The image at left shows fungus grown in water; at right is fungus grown in a transparent soil system. |
A new study shows that transparent soil substitutes can be used to replicate the interactions of bacteria and fungi in soil, opening up a new approach to learning how soil microbes contribute to a healthy ecosystem. Elizabeth Shank, PhD, associate professor of microbiology & physiological systems and senior author on the study, describes how using two transparent soil substitutes allowed scientists to follow how soil bacteria rely on fungi to help them survive extended dry periods. The research is published in the online journal eLife.
“To advance the study of soil processes, we used transparent soil substitutes that allowed us to use microscopes and other experimental techniques to see and measure the activity of soil bacteria and determine how this activity depends on the fungi,” said lead author Kriti Sharma, PhD, a former member of the Shank laboratory who is now a postdoctoral scholar at Caltech.
The findings indicate that these soil-like substrates may enable researchers to observe the complex interactions of the myriad microscopic creatures that live in soil. This ability is crucial to help researchers better understand the role that soil and soil microbes play in healthy ecosystems.
Millions of microscopic organisms such as fungi and bacteria live in the soil. They are essential for healthy ecosystems because they support the growth of plants and capture and store carbon from the atmosphere. But studying these processes in real soil can be challenging, in part because of soil’s opacity and complexity. While other fields, such as hydrology and geoengineering, have used transparent soil systems in research for decades, these systems rely heavily on silicone and oil based substitutes that don’t support life, making them incompatible for research on bacteria or other living organisms.
Dr. Sharma and collaborators successfully grew soil bacteria and fungi in two transparent soil substitutes. One was a synthetic substance called Nafion and the other was a naturally occurring crystal called cryolite. They also demonstrated that it was possible to observe living microbes in these substitutes using a microscope and to measure the organisms’ overall metabolic activity and uptake of carbon using a technique called Raman microspectroscopy.

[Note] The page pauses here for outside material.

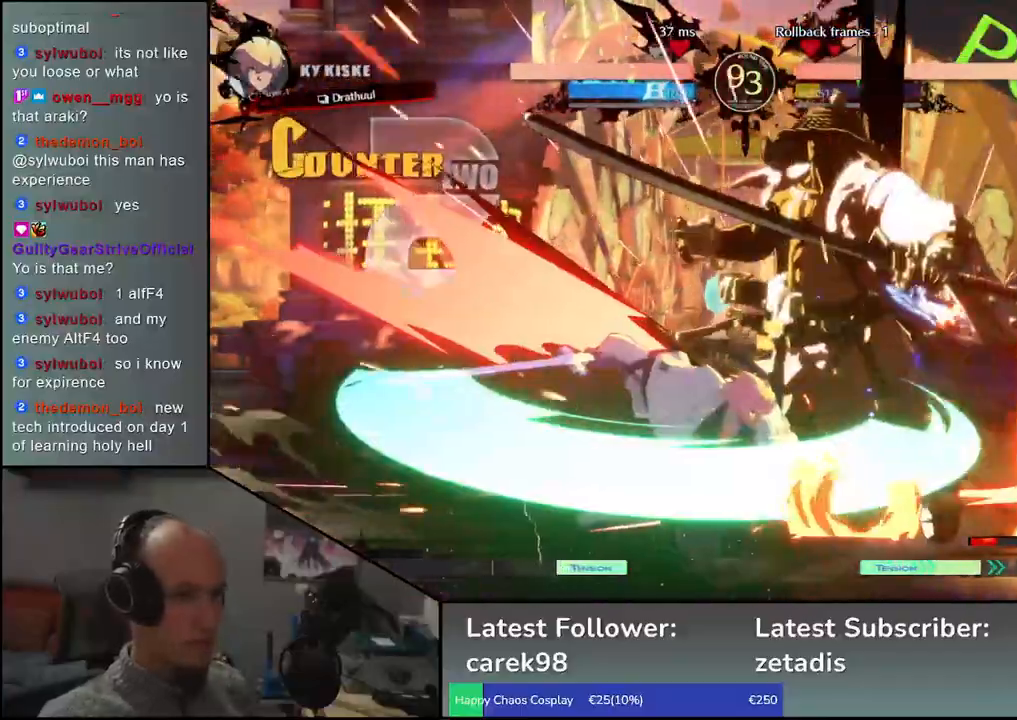
{"buttons": [], "left_stick": "down-right", "events": [[433, "left_stick", "down-right"]]}
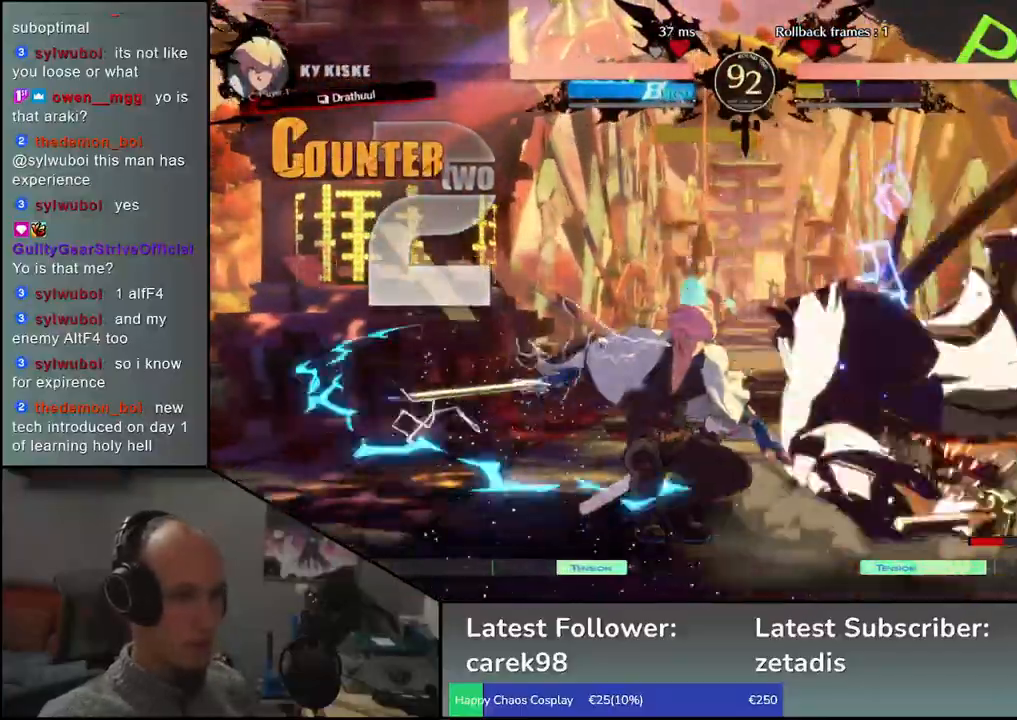
{"buttons": [], "left_stick": "right", "events": [[350, "left_stick", "right"]]}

Next, they used the soil substitutes to study what happens to bacteria when soil goes from being dried out to wet again. The experiments showed that while many soil bacteria die or become inactive when soil dries out, bacteria living near dead fungi remain active and use the fungi as a source for carbon. “In this way, fungi promote the activity of soil bacteria in changing environmental conditions,” Sharma said.
The transparent soil systems reported in the study will likely be used by many other researchers who study soil ecology, added Dr. Shank. This work may help scientists identify novel bioactive compounds that have potential as therapeutics and chemical tools to manipulate microbial communities to improve host health and the environment.
“For example, they could be used to explore how interactions between bacteria, fungi and other microscopic creatures living in soil help support the growth of crops,” Shank said. “Or to better understand how carbon is stored and released from soil, which may be critical to combating climate change. Overall, these transparent soil substitutes are powerful tools that will help us answer many outstanding questions in soil microbial ecology.”